**TASKS TO COMPLETE**
A. Reproduce word for word the portion of the passage on Paul Weyrich and Mitt Romney starting at "At any rate, two" and ending at "rebuttals, and recriminations.".
B. Carry on the passage about Paul Weyrich and Mitt Romney, picking up after its final sentence.

Paul Weyrich, founder of the Heritage Foundation and conservative commentator, was a Mitt Romney backer when the latter was still in the primary running. However, he was recently cited as a member of a group which had started a petition to keep Romney out of McCain’s VP slot. To have gone from being a staunch Mitt supporter in the presidential race to finding him unworthy of even the VP slot was a turnaround the New York Times thought worth commenting on, suggesting a wider theme which isn’t borne out by the facts (that Romney’s “friends” more broadly have deserted him).
At any rate, two explanations – competing ones – have now emerged, both from Weyrich himself. The first is an account of a supposed conversion he experienced, which was reported by World Magazine, as follows:
Last month at the Ritz-Carlton Hotel in New Orleans, several dozen leaders of the “Christian right” met to strategize next steps—but the meeting inevitably included discussion of missteps in the GOP presidential campaign. Michael Farris of the Home School Legal Defense Association, an early supporter of Arkansas Gov. Mike Huckabee, chided the group for cold-shouldering his candidate until it was too late. Others, including Tony Perkins of the Family Research Council, disagreed. The meeting quickly threatened to dissolve into accusations, rebuttals, and recriminations.

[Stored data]
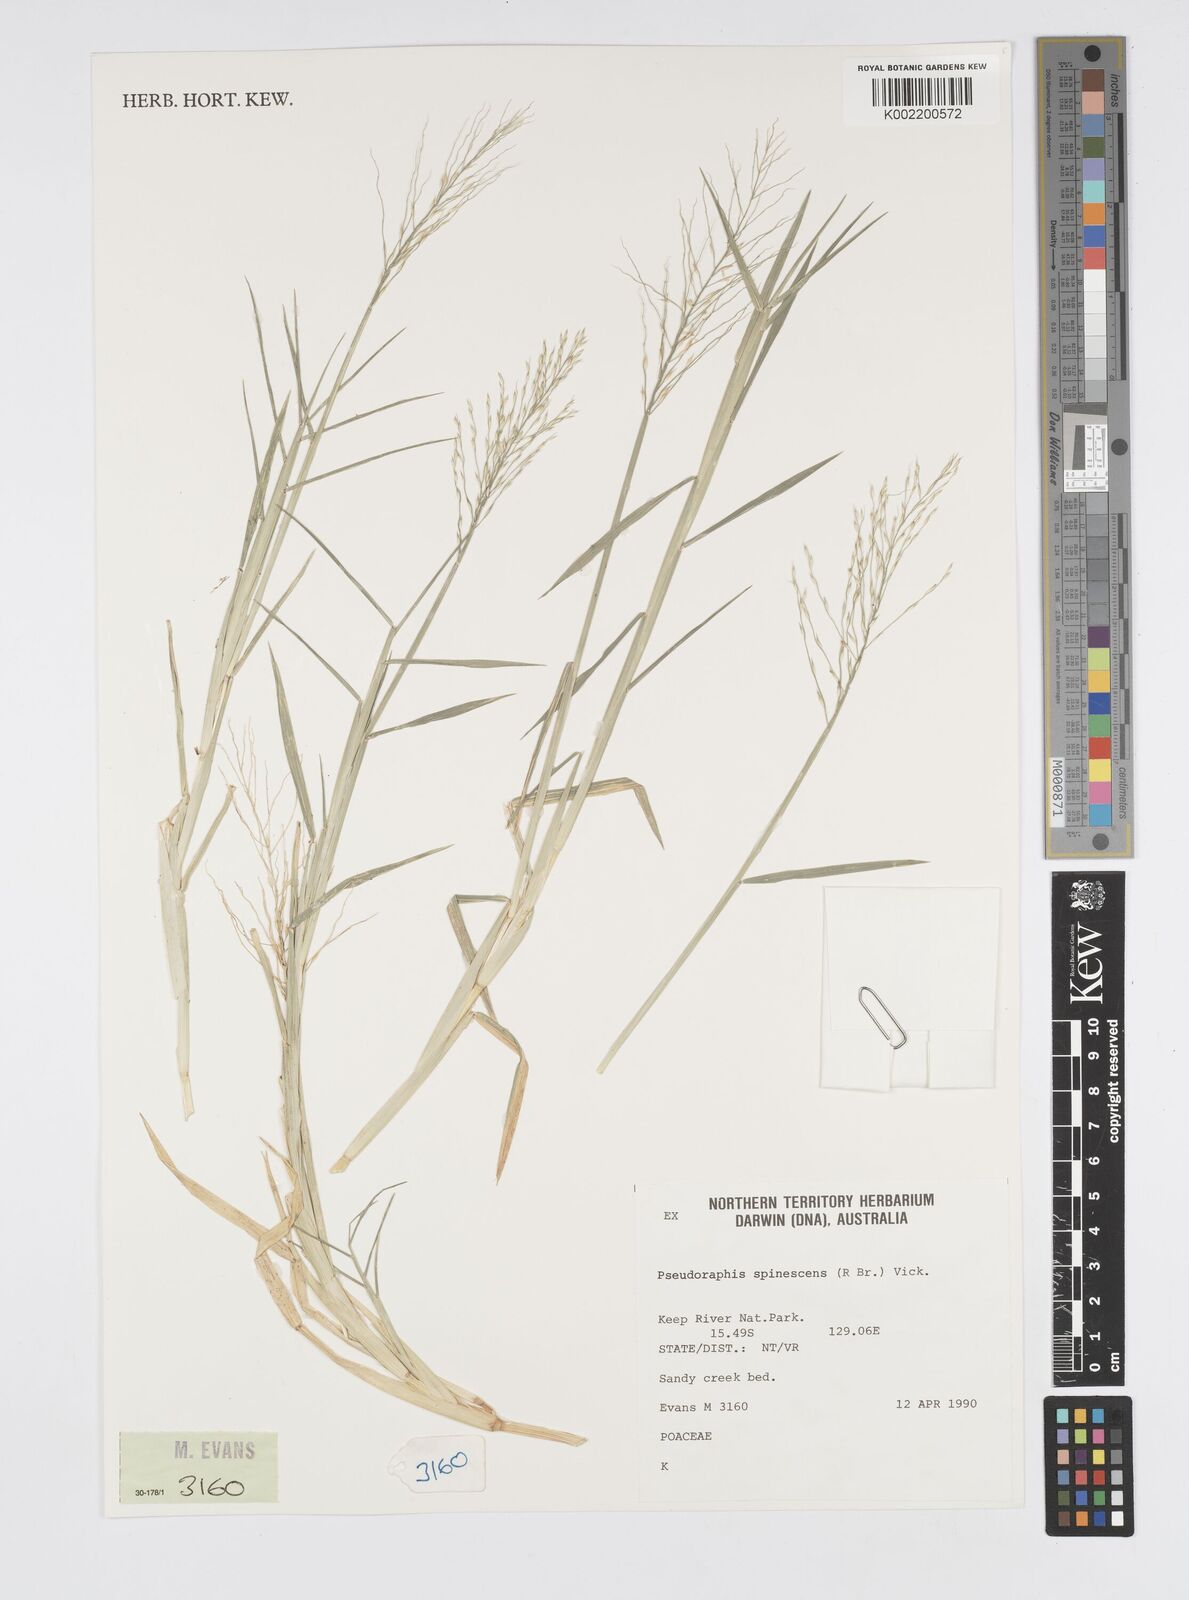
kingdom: Plantae
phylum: Tracheophyta
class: Liliopsida
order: Poales
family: Poaceae
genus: Pseudoraphis
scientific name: Pseudoraphis spinescens
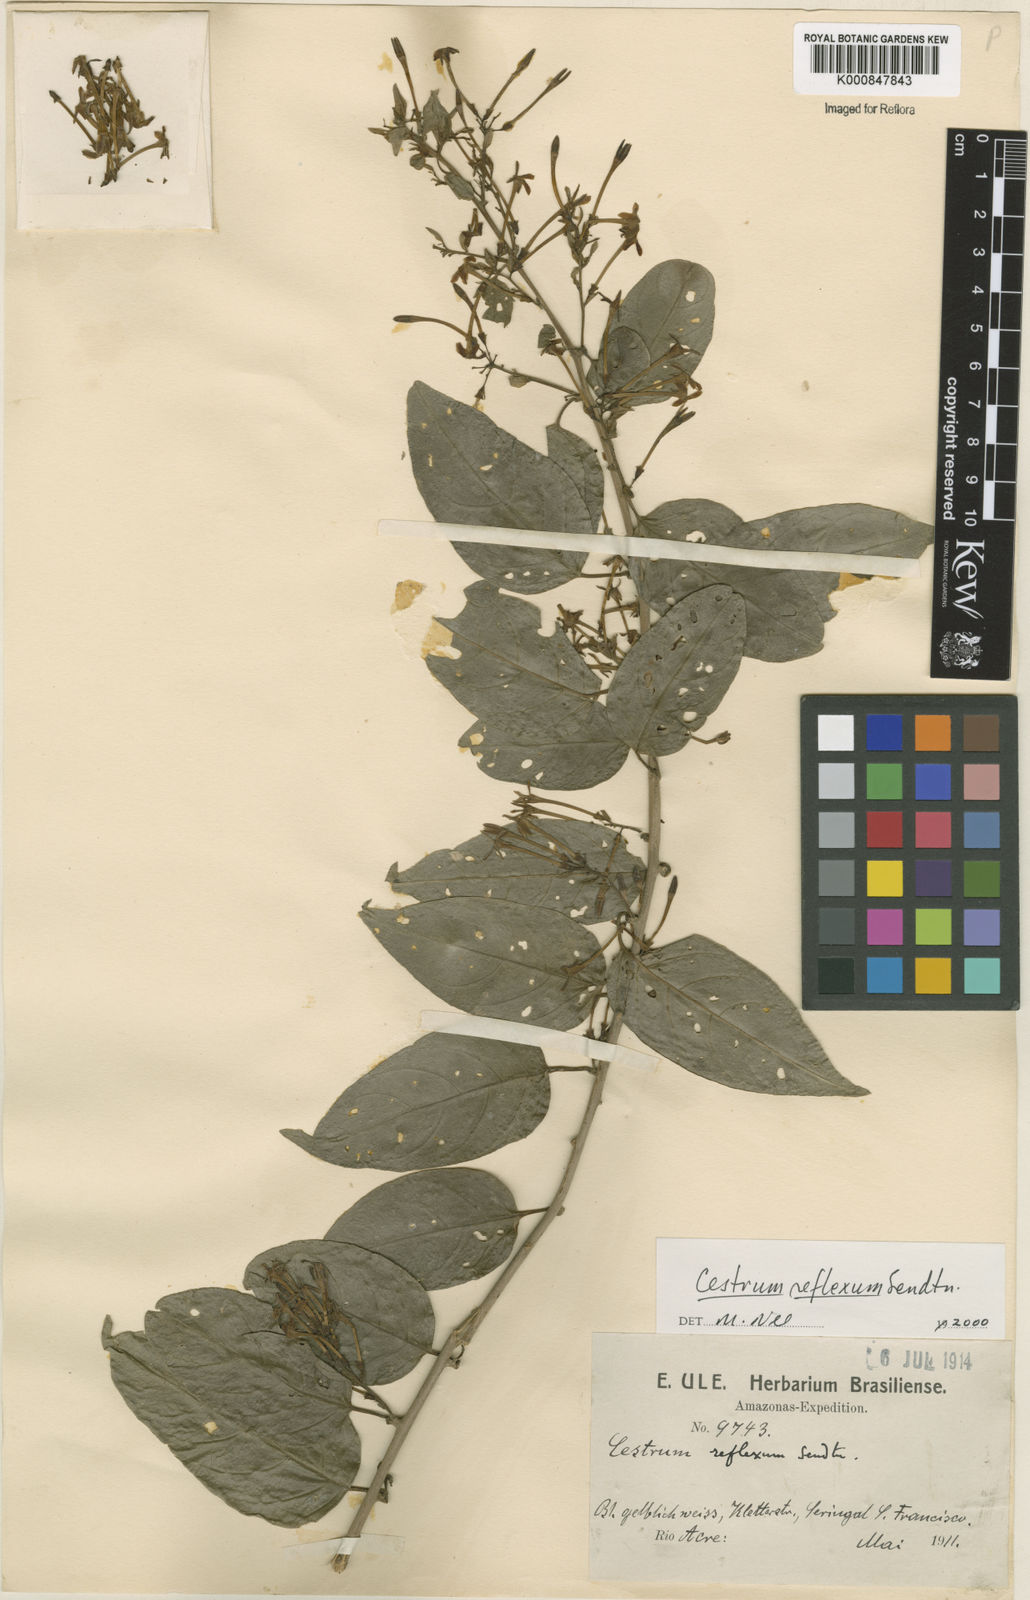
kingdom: Plantae
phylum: Tracheophyta
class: Magnoliopsida
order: Solanales
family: Solanaceae
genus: Cestrum
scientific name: Cestrum reflexum
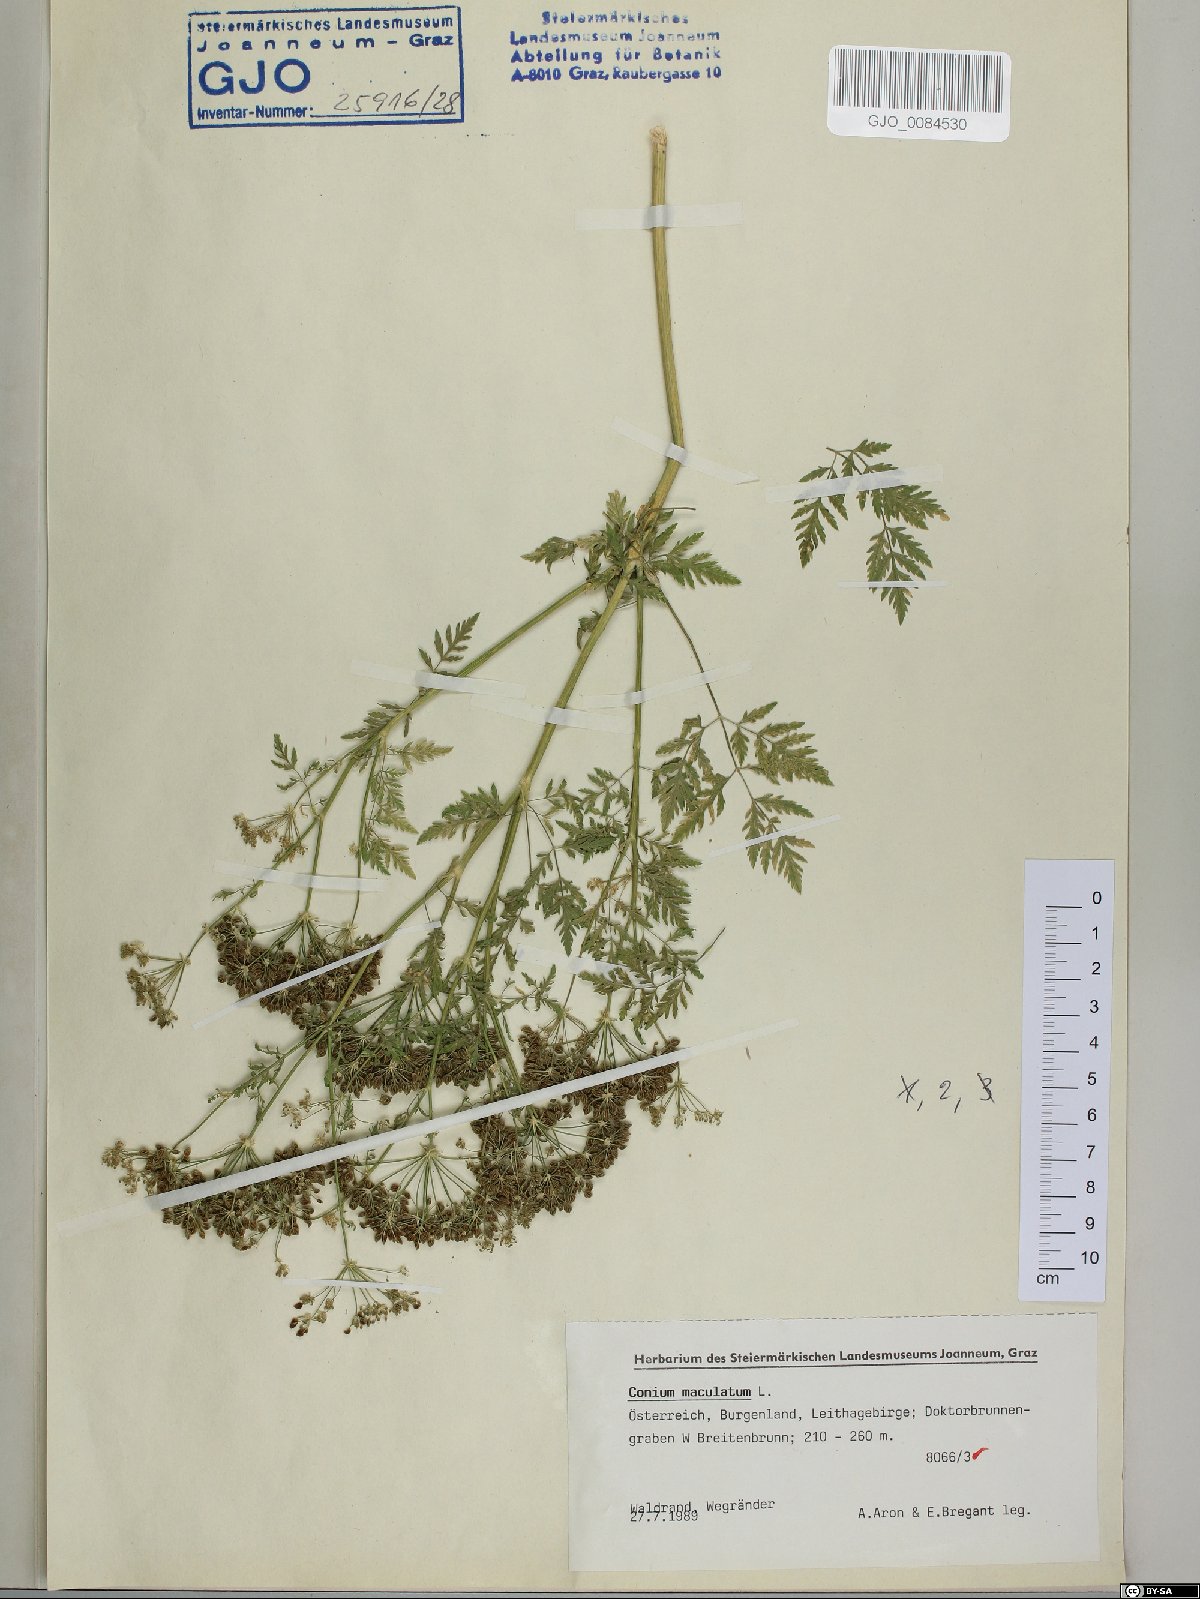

**EXPECTED RESULTS**
A.
At any rate, two explanations – competing ones – have now emerged, both from Weyrich himself. The first is an account of a supposed conversion he experienced, which was reported by World Magazine, as follows:
Last month at the Ritz-Carlton Hotel in New Orleans, several dozen leaders of the “Christian right” met to strategize next steps—but the meeting inevitably included discussion of missteps in the GOP presidential campaign. Michael Farris of the Home School Legal Defense Association, an early supporter of Arkansas Gov. Mike Huckabee, chided the group for cold-shouldering his candidate until it was too late. Others, including Tony Perkins of the Family Research Council, disagreed. The meeting quickly threatened to dissolve into accusations, rebuttals, and recriminations.

B.
Then, venerable Paul Weyrich—a founder of the Heritage Foundation, the Moral Majority, and the Council for National Policy (CNP)—raised his hand to speak. Weyrich is a man whose mortality is plain to see. A freak accident several years ago left him with a spinal injury, which ultimately led to both his legs being amputated in 2005. He now gets around in a motorized wheelchair. He is visibly paler and grayer than he was just a few years ago, a fact not lost on many of his friends in the room, some of whom had fought in the political trenches with him since the 1960s.
The room—which had been taken over by argument and side-conversations—became suddenly quiet. Weyrich, a Romney supporter and one of those Farris had chastised for not supporting Huckabee, steered his wheelchair to the front of the room and slowly turned to face his compatriots. In a voice barely above a whisper, he said, “Friends, before all of you and before almighty God, I want to say I was wrong.”
In a quiet, brief, but passionate speech, Weyrich essentially confessed that he and the other leaders should have backed Huckabee, a candidate who shared their values more fully than any other candidate in a generation. He agreed with Farris that many conservative leaders had blown it. By chasing other candidates with greater visibility, they failed to see what many of their supporters in the trenches saw clearly: Huckabee was their guy.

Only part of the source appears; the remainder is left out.